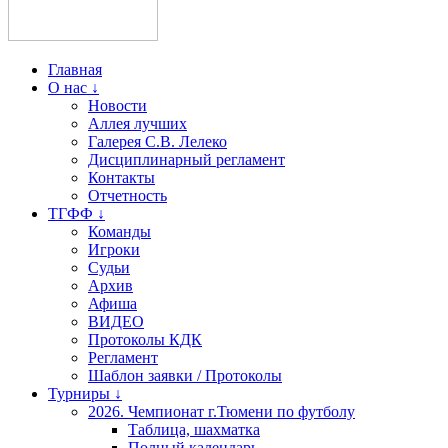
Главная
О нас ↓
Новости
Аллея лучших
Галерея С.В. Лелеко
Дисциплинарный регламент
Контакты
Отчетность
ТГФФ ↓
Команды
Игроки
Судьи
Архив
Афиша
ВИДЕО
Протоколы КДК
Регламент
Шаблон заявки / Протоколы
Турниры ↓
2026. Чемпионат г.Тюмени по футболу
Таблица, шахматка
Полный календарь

━━━━━━━━

Repeat word for word each line from the one with "Дисциплинарный регламент" to the end of the records above, inclusive.

Дисциплинарный регламент
Контакты
Отчетность
ТГФФ ↓
Команды
Игроки
Судьи
Архив
Афиша
ВИДЕО
Протоколы КДК
Регламент
Шаблон заявки / Протоколы
Турниры ↓
2026. Чемпионат г.Тюмени по футболу
Таблица, шахматка
Полный календарь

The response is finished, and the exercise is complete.